A final element which was considered but not included, was to randomly assign certain traits to the different animals, then make use of reinforced learning (by implementation of a genetic algorithm) to let offspring inherit those traits, as well as introduce a chance of mutation. This would not only have lent to interesting developments over time (finding out what traits are most favorable), but would also have been an interesting subject for data collection and analysis, to see how traits were evolving over time.
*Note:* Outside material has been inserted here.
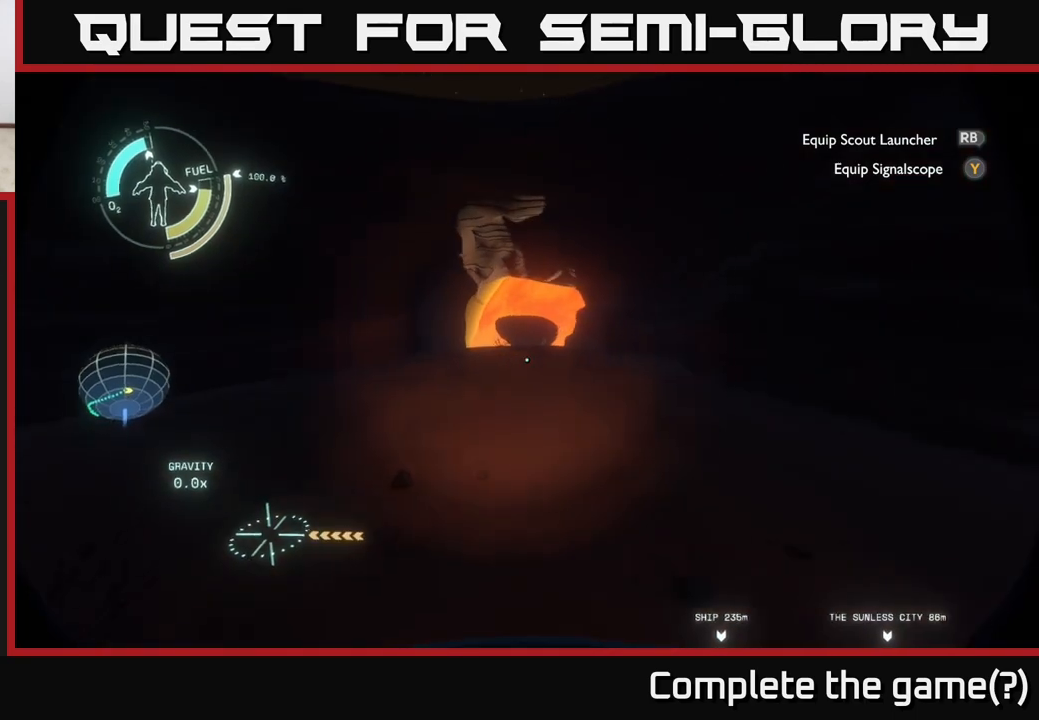
{"buttons": [], "left_stick": "up", "right_stick": "center", "events": [[67, "left_stick", "up-left"], [167, "right_stick", "center"], [267, "left_stick", "up"]]}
This was omitted due to time constraints.
The telemetry systems were our attempt to ape part of what Unknown Worlds had done with their own game, Subnautica, partly to learn how it was done in the first place. In their environment, they were collecting the positions of players to find out where people preferred to go within the game world. In that sense, the design was already set – we just had to find out how to replicate it ourselves. If we had more time to work on it, I would probably have made it less rigid, as it currently requires the user to press Play in the Unity editor before it queries for data. This means it has to be stopped and started again every time we need a new sample, which is less than optimal.
I wrote a shader to handle the heatmap visualization, which allowed for both modification of the transparency of the material, as well as to indicate what colour it should use. A script would then modify these values for each cube in the grid, to reflect how high a percentage of the retrieved observations was stored within that cube.
Part of the system which were in the talks but not developed, were the display of 2D graphs for trends over time – like how many animals existed at a certain point in a run. This would have required an extra parameter to differentiate each run, like the combination of random letters and the timestamp, for example. This would work well in conjunction with the genetic algorithm to show how average trends for different traits would move as mutations occurred or something turned out to be favorable and plateau the values. This feature was omitted due to time constraints.
While there really isn’t much of a GAME in there just yet, the tools we developed still holds a wide array of applications for different contexts. For example, the sight and memory system could easily be applied to a different AI, like someone moving to a new place having to explore to learn where everything is located. It would be easy to expand this to allow AIs to share such knowledge, by simply copying the memories between them. Or put the positional telemetry script on the player object and heatmap where they’re going, to better understand how they react to your design.
There’s always room for improvement, of course, especially with the omitted features from the original design draft. I may update this post in the future, if I go back and add those.